*Excerpted records*:

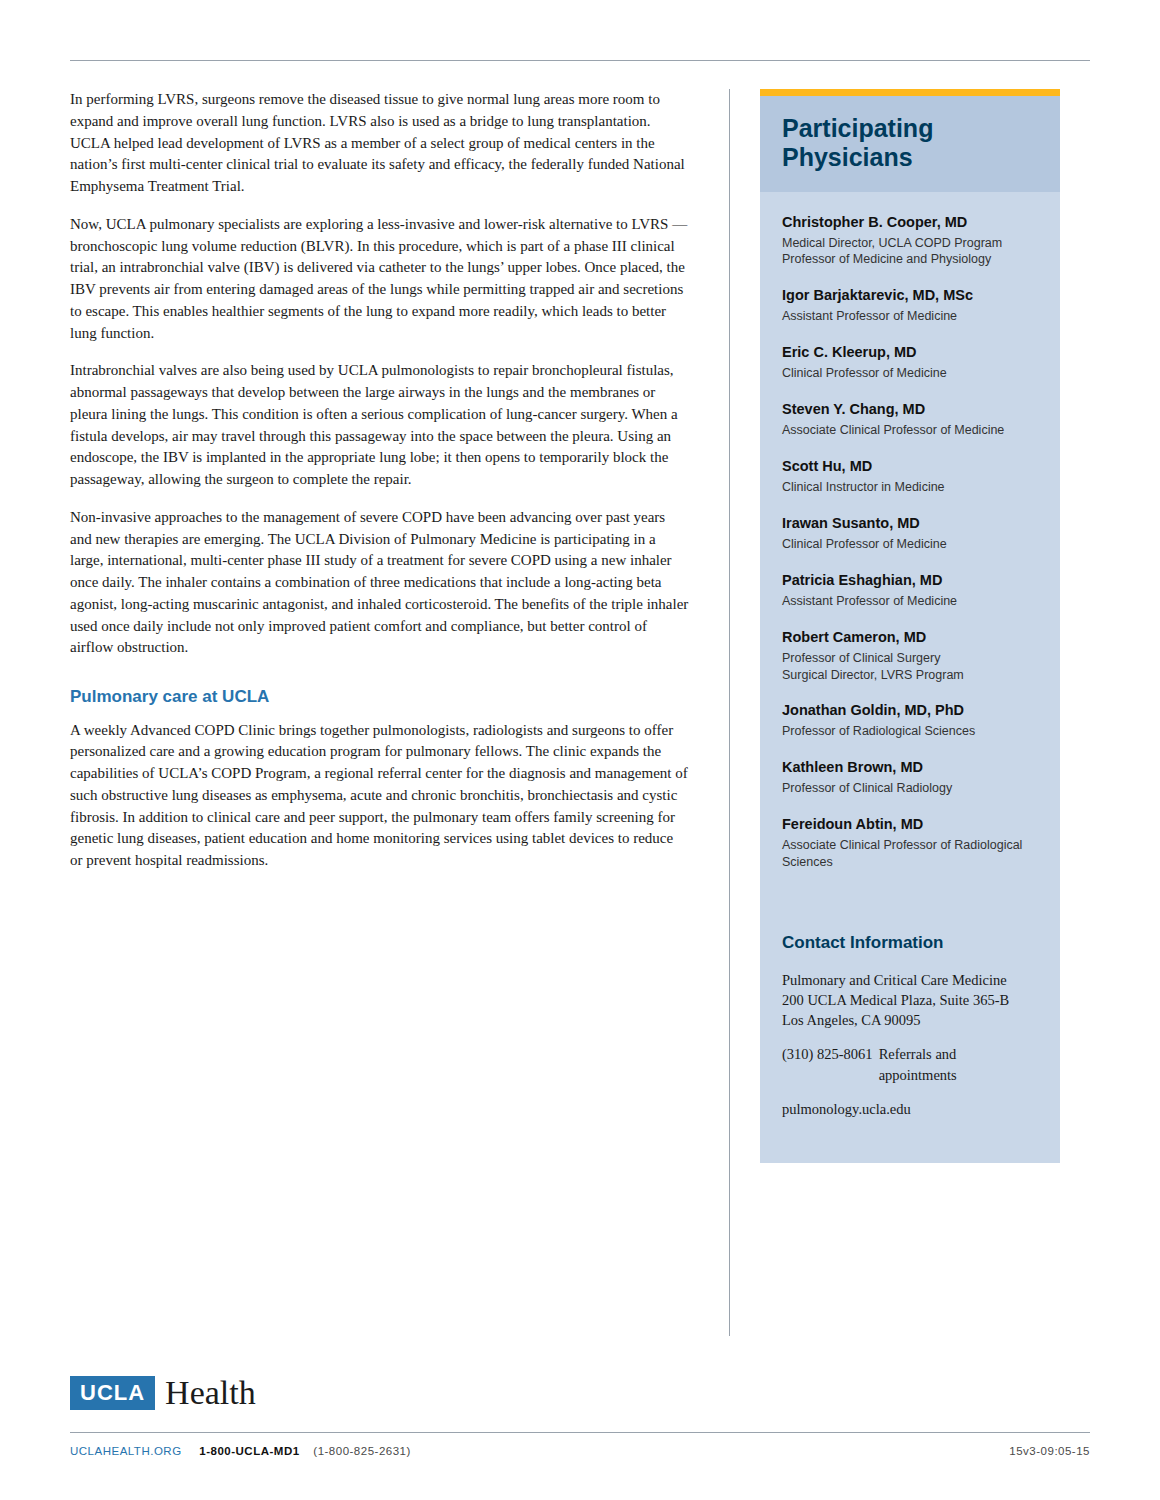In performing LVRS, surgeons remove the diseased tissue to give normal lung areas more room to expand and improve overall lung function. LVRS also is used as a bridge to lung transplantation. UCLA helped lead development of LVRS as a member of a select group of medical centers in the nation’s first multi-center clinical trial to evaluate its safety and efficacy, the federally funded National Emphysema Treatment Trial.
Now, UCLA pulmonary specialists are exploring a less-invasive and lower-risk alternative to LVRS — bronchoscopic lung volume reduction (BLVR). In this procedure, which is part of a phase III clinical trial, an intrabronchial valve (IBV) is delivered via catheter to the lungs’ upper lobes. Once placed, the IBV prevents air from entering damaged areas of the lungs while permitting trapped air and secretions to escape. This enables healthier segments of the lung to expand more readily, which leads to better lung function.
Intrabronchial valves are also being used by UCLA pulmonologists to repair bronchopleural fistulas, abnormal passageways that develop between the large airways in the lungs and the membranes or pleura lining the lungs. This condition is often a serious complication of lung-cancer surgery. When a fistula develops, air may travel through this passageway into the space between the pleura. Using an endoscope, the IBV is implanted in the appropriate lung lobe; it then opens to temporarily block the passageway, allowing the surgeon to complete the repair.
Non-invasive approaches to the management of severe COPD have been advancing over past years and new therapies are emerging. The UCLA Division of Pulmonary Medicine is participating in a large, international, multi-center phase III study of a treatment for severe COPD using a new inhaler once daily. The inhaler contains a combination of three medications that include a long-acting beta agonist, long-acting muscarinic antagonist, and inhaled corticosteroid. The benefits of the triple inhaler used once daily include not only improved patient comfort and compliance, but better control of airflow obstruction.
Pulmonary care at UCLA
A weekly Advanced COPD Clinic brings together pulmonologists, radiologists and surgeons to offer personalized care and a growing education program for pulmonary fellows. The clinic expands the capabilities of UCLA’s COPD Program, a regional referral center for the diagnosis and management of such obstructive lung diseases as emphysema, acute and chronic bronchitis, bronchiectasis and cystic fibrosis. In addition to clinical care and peer support, the pulmonary team offers family screening for genetic lung diseases, patient education and home monitoring services using tablet devices to reduce or prevent hospital readmissions.
Participating
Physicians
Christopher B. Cooper, MD
Medical Director, UCLA COPD Program
Professor of Medicine and Physiology
Igor Barjaktarevic, MD, MSc
Assistant Professor of Medicine
Eric C. Kleerup, MD
Clinical Professor of Medicine
Steven Y. Chang, MD
Associate Clinical Professor of Medicine
Scott Hu, MD
Clinical Instructor in Medicine
Irawan Susanto, MD
Clinical Professor of Medicine
Patricia Eshaghian, MD
Assistant Professor of Medicine
Robert Cameron, MD
Professor of Clinical Surgery
Surgical Director, LVRS Program
Jonathan Goldin, MD, PhD
Professor of Radiological Sciences
Kathleen Brown, MD
Professor of Clinical Radiology
Fereidoun Abtin, MD
Associate Clinical Professor of Radiological Sciences
Contact Information
Pulmonary and Critical Care Medicine
200 UCLA Medical Plaza, Suite 365-B
Los Angeles, CA 90095
(310) 825-8061 Referrals and
appointments
pulmonology.ucla.edu
UCLA Health
UCLAHEALTH.ORG 1-800-UCLA-MD1 (1-800-825-2631)
15v3-09:05-15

*Your task*:
Type out each line of the records above exactly, skipping any pictures.

*Exercise solution*:
In performing LVRS, surgeons remove the diseased tissue to give normal lung areas more room to expand and improve overall lung function. LVRS also is used as a bridge to lung transplantation. UCLA helped lead development of LVRS as a member of a select group of medical centers in the nation’s first multi-center clinical trial to evaluate its safety and efficacy, the federally funded National Emphysema Treatment Trial.
Now, UCLA pulmonary specialists are exploring a less-invasive and lower-risk alternative to LVRS — bronchoscopic lung volume reduction (BLVR). In this procedure, which is part of a phase III clinical trial, an intrabronchial valve (IBV) is delivered via catheter to the lungs’ upper lobes. Once placed, the IBV prevents air from entering damaged areas of the lungs while permitting trapped air and secretions to escape. This enables healthier segments of the lung to expand more readily, which leads to better lung function.
Intrabronchial valves are also being used by UCLA pulmonologists to repair bronchopleural fistulas, abnormal passageways that develop between the large airways in the lungs and the membranes or pleura lining the lungs. This condition is often a serious complication of lung-cancer surgery. When a fistula develops, air may travel through this passageway into the space between the pleura. Using an endoscope, the IBV is implanted in the appropriate lung lobe; it then opens to temporarily block the passageway, allowing the surgeon to complete the repair.
Non-invasive approaches to the management of severe COPD have been advancing over past years and new therapies are emerging. The UCLA Division of Pulmonary Medicine is participating in a large, international, multi-center phase III study of a treatment for severe COPD using a new inhaler once daily. The inhaler contains a combination of three medications that include a long-acting beta agonist, long-acting muscarinic antagonist, and inhaled corticosteroid. The benefits of the triple inhaler used once daily include not only improved patient comfort and compliance, but better control of airflow obstruction.
Pulmonary care at UCLA
A weekly Advanced COPD Clinic brings together pulmonologists, radiologists and surgeons to offer personalized care and a growing education program for pulmonary fellows. The clinic expands the capabilities of UCLA’s COPD Program, a regional referral center for the diagnosis and management of such obstructive lung diseases as emphysema, acute and chronic bronchitis, bronchiectasis and cystic fibrosis. In addition to clinical care and peer support, the pulmonary team offers family screening for genetic lung diseases, patient education and home monitoring services using tablet devices to reduce or prevent hospital readmissions.
Participating
Physicians
Christopher B. Cooper, MD
Medical Director, UCLA COPD Program
Professor of Medicine and Physiology
Igor Barjaktarevic, MD, MSc
Assistant Professor of Medicine
Eric C. Kleerup, MD
Clinical Professor of Medicine
Steven Y. Chang, MD
Associate Clinical Professor of Medicine
Scott Hu, MD
Clinical Instructor in Medicine
Irawan Susanto, MD
Clinical Professor of Medicine
Patricia Eshaghian, MD
Assistant Professor of Medicine
Robert Cameron, MD
Professor of Clinical Surgery
Surgical Director, LVRS Program
Jonathan Goldin, MD, PhD
Professor of Radiological Sciences
Kathleen Brown, MD
Professor of Clinical Radiology
Fereidoun Abtin, MD
Associate Clinical Professor of Radiological Sciences
Contact Information
Pulmonary and Critical Care Medicine
200 UCLA Medical Plaza, Suite 365-B
Los Angeles, CA 90095
(310) 825-8061 Referrals and
appointments
pulmonology.ucla.edu
UCLA Health
UCLAHEALTH.ORG 1-800-UCLA-MD1 (1-800-825-2631)
15v3-09:05-15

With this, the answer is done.